Maar dit soort gepraat beperkt zich niet tot de Republikeinse Partij. Een groot aantal prominente en zelfs hooggeplaatste Democraten hebben het besluit van het ICC publiekelijk aan de kaak gesteld als ‘onzin’, ‘verwerpelijk’, ‘fout’ en ‘politiek’, waardoor ze hun steun aan de oorlog van Israël hebben verdubbeld.

Erger nog, dit alles wordt gesteund en herhaald door de regering-Biden zelf, die op dit moment vastbesloten lijkt om niet alleen haar eigen strategie voor publieke diplomatie te vernietigen, maar ook de versnipperde restjes tot as te verbranden.

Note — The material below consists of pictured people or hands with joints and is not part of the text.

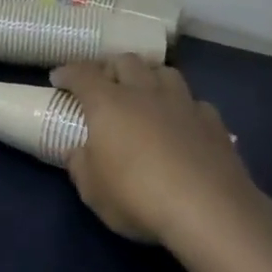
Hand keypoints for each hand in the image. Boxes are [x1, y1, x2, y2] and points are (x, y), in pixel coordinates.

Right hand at [51, 56, 271, 252]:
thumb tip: (79, 152)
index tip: (58, 79)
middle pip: (126, 61)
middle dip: (110, 67)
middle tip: (103, 83)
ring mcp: (183, 104)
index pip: (82, 74)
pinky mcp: (213, 122)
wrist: (209, 210)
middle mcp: (144, 93)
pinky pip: (193, 101)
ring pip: (164, 72)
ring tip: (144, 93)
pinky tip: (181, 122)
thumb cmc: (137, 197)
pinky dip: (181, 106)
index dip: (68, 73)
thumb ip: (80, 165)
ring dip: (149, 77)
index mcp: (108, 103)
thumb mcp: (92, 190)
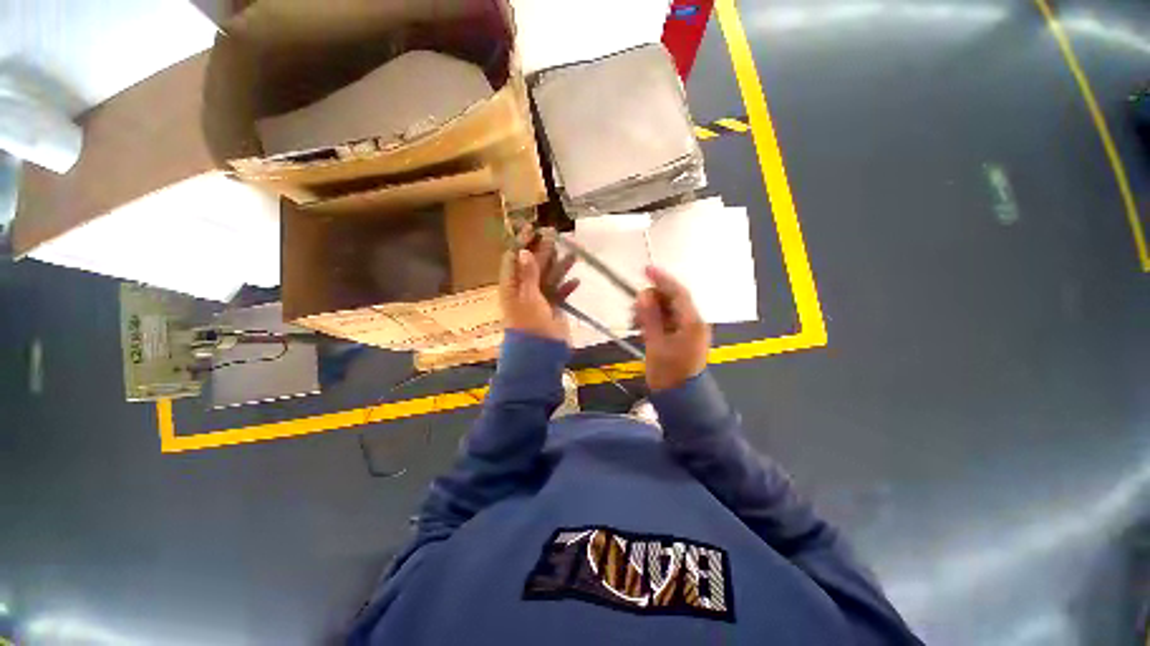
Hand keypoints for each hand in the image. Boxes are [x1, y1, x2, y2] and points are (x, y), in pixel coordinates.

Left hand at [500, 226, 578, 343]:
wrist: (540, 350)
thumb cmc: (529, 322)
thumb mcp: (528, 296)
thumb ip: (529, 274)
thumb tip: (525, 251)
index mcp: (512, 285)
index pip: (514, 258)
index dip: (522, 242)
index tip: (532, 228)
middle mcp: (525, 289)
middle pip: (534, 265)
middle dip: (544, 250)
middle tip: (555, 235)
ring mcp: (539, 298)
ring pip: (550, 277)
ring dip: (560, 266)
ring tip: (573, 254)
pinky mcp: (552, 307)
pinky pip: (560, 293)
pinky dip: (567, 287)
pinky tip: (576, 281)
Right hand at [634, 266, 710, 391]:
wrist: (681, 399)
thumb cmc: (668, 375)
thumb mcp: (656, 345)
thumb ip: (650, 318)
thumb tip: (643, 295)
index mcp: (692, 323)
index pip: (678, 293)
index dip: (662, 279)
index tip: (645, 270)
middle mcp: (694, 323)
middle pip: (673, 300)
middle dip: (653, 299)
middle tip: (634, 307)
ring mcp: (689, 330)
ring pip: (669, 310)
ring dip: (652, 310)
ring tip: (634, 320)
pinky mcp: (683, 337)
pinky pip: (668, 320)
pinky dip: (655, 319)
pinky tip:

Het ministerie van Buitenlandse Zaken van Biden heeft “de legitimiteit en geloofwaardigheid” van het ICC-onderzoek in twijfel getrokken, terwijl de president zelf expliciet zei dat “wij de aanvraag voor arrestatiebevelen afwijzen”. Eerder vandaag bevestigde minister van Buitenlandse Zaken Antony Blinken dat het Witte Huis de Amerikaanse represailles tegen de rechtbank steunde, en verklaarde tijdens een hoorzitting van de Senaatscommissie voor Buitenlandse Betrekkingen dat de regering “met het Congres, met deze commissie, zou samenwerken aan een passend antwoord.”

Verbazingwekkend genoeg weerspiegelt dit alles – het uiten van bedreigingen tegen het ICC, het ontkennen van zijn jurisdictie, het voorbereiden van vergelding, en het omschrijven van de aanklacht zelfs als “schandalig” – nauw de apoplectische Russische reactie op het Poetin-bevel van het ICC van vorig jaar. Dat Biden deze geopolitieke seppuku-daad met hoge inzet doet, niet eens namens zijn eigen oorlog, maar die van een buitenlands regering – en een buitenlandse regering die hem openlijk minacht en ervoor pleit dat hij in november verliest – maakt dit nog opmerkelijker.

Maar de Amerikaanse steun voor de wreedheid en voortzetting van de Israëlische oorlog is zo diep en integraal dat de aanvallen van de regering-Biden op het ICC op dit punt wel eens een daad van rationeel zelfbehoud zouden kunnen zijn. Zoals Johnson enkele uren geleden zei: “Als het ICC de Israëlische leiders mag bedreigen, zou het onze de volgende kunnen zijn.”

Een consistent patroon in deze oorlog is dat hoe langer de oorlog voortduurt, de juridische en politieke gevaren voor Biden en de Verenigde Staten zich niet alleen hebben opgestapeld, maar ook steeds ernstiger zijn geworden. Netanyahu zei ooit dat zelfs Den Haag “ons niet zal tegenhouden” om de verschrikkelijke oorlog van Israël voort te zetten. We staan ​​op het punt uit te vinden hoe ver hij en zijn weldoeners in Washington zullen gaan om te bewijzen dat dit waar is – en tot welke diepte ze de Verenigde Staten als resultaat daarvan willen meesleuren.